Nothilfe für Mosambik

Der tropische Wirbelsturm Idai schlug in der Nacht vom 14. auf den 15. März direkt an der Küste Mosambiks ein. Er verwüstete grosse Gebiete mit Windgeschwindigkeiten von über 160 km/h. Häuser wurden weggeschwemmt, mehr als 2 Millionen Menschen haben ihr Zuhause verloren. Felder wurden überflutet und künftige Ernten zerstört. Trinkwassersysteme funktionierten nicht mehr und gefährdeten die Hygiene und den Zugang zu Trinkwasser.

Nur wenige Tage nachdem der Zyklon auf Land traf, machte sich ein Nothilfe-Team von JAM-Mitarbeitenden aus Mosambik und Südafrika auf den Weg nach Beira und die umliegenden Gemeinden der Provinz Sofala. Aufgrund der massiven Überschwemmungen konnten viele Gegenden nur per Hubschrauber erreicht werden.

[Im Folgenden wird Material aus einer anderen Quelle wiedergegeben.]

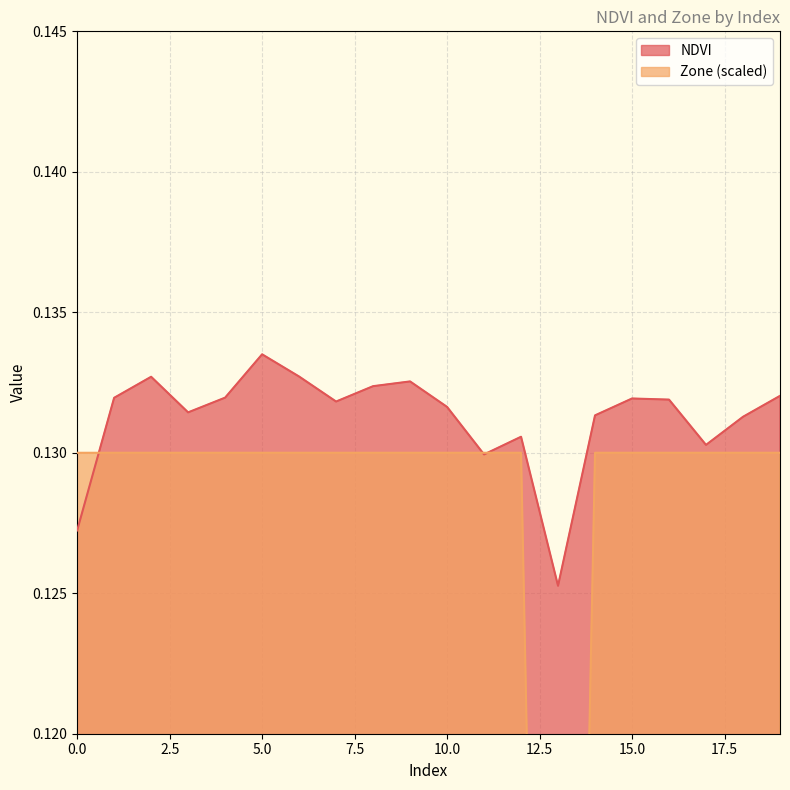

True or false: NDVI has a value of 0.1 at 18.

True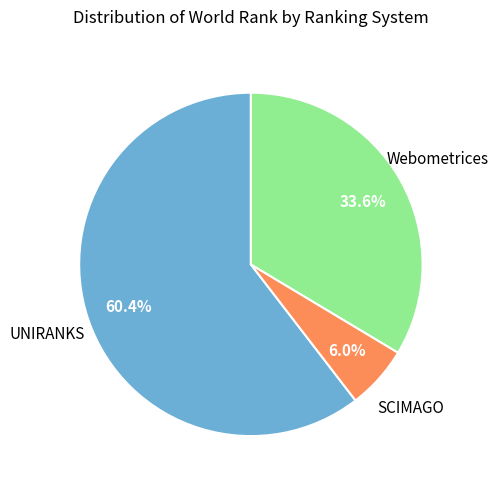

Is there a majority slice in this chart?

Yes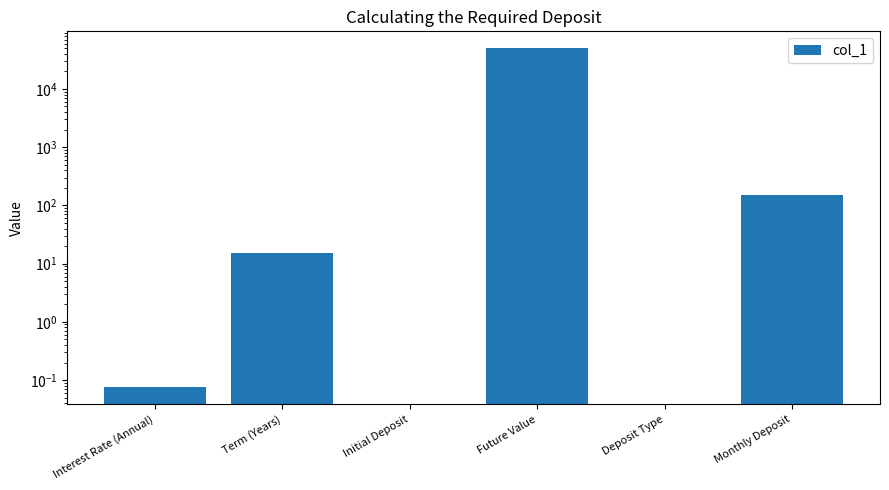

What is the greatest value displayed?

50000.0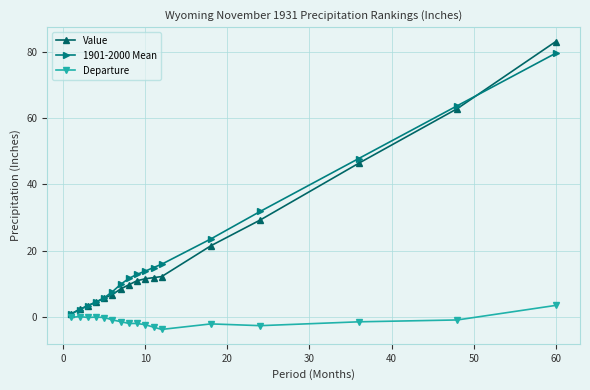

What are all the series names shown in the legend?

Value, 1901-2000 Mean, Departure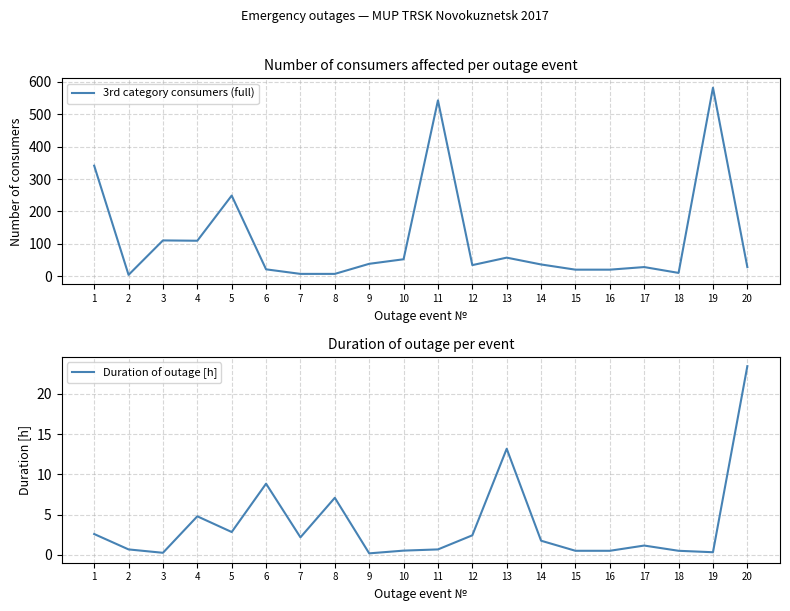

True or false: 3rd category consumers (full) has a value of 4.9 at 18.

False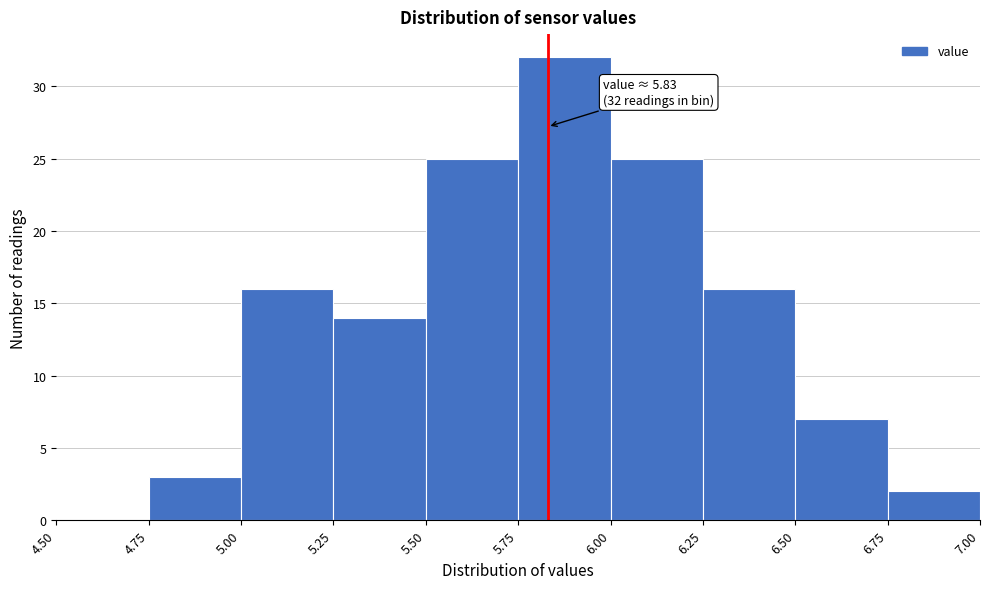

Which range on the x-axis has the tallest bar?

5.75 to 6.00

Zerstörte Infrastruktur, Lagerhallen und Strassen erschwerten zusätzlich die Rettungs- und Hilfsmassnahmen.

JAM gehörte zu den ersten NGOs vor Ort, die Nahrungsmittel und andere Sachgüter zur Verfügung stellten. Das frühzeitige Eingreifen ermöglichte die Versorgung mit den grundlegendsten Bedürfnissen wie Nahrung, Wasser, Sanitäranlagen und anderen Sachgütern wie Kleidung, Decken und Planen.

Dank der Unterstützung unserer Spender und Spenderinnen, in Zusammenarbeit mit internationalen und lokalen Hilfsorganisationen, Freiwilligen und Helfern, und den Länderbüros von JAM Mosambik und JAM Südafrika konnten wir von März bis Juni 2019 umfangreiche Sofort-hilfemassnahmen vor Ort leisten:

Im zweiwöchigen Turnus erhielten insgesamt 40'270 Menschen im Einsatzzeitraum Nah­rungsmittel wie z.B. Bohnen, Reis, Öl. Notunterkünfte, Planen und Zelte wurden errichtet bzw. verteilt.

26 Brunnen wurden saniert und damit mehr als 10'000 Personen  (wieder) mit sauberem Wasser versogt. Zudem wurden 5200 Flaschen Chlor zur mobilen Wasseraufbereitung ausgegeben.

Zahlreiche Sach- und Hilfsgüter (Decken, Seife, Lampen, Moskitonetze, usw.) wurden in den improvisierten Auffanglagern an Bedürftige verteilt.

Ein grosses DANKESCHÖN an alle, diese Hilfe ermöglicht haben.

Spende Nothilfe

JAM in Mosambik

JAM arbeitet schon seit 1984 in Mosambik. Wir bauen Brunnen, ermöglichen die Ernährung von Schulkindern und bilden lokale Bauern in der Landwirtschaft aus. Die Kleinfarmen, welche die Rohstoffe für den JAM-Brei herstellen, sind ebenfalls in Mosambik.

JAM Schweiz half in den letzten Jahren mit, die Kleinfarmen aufzubauen und sanierte mehrere Schulen. Wir sind zutiefst betroffen von dem Leid der Menschen vor Ort und unterstützen sie mit allen uns zur Verfügung stehenden Mittleln.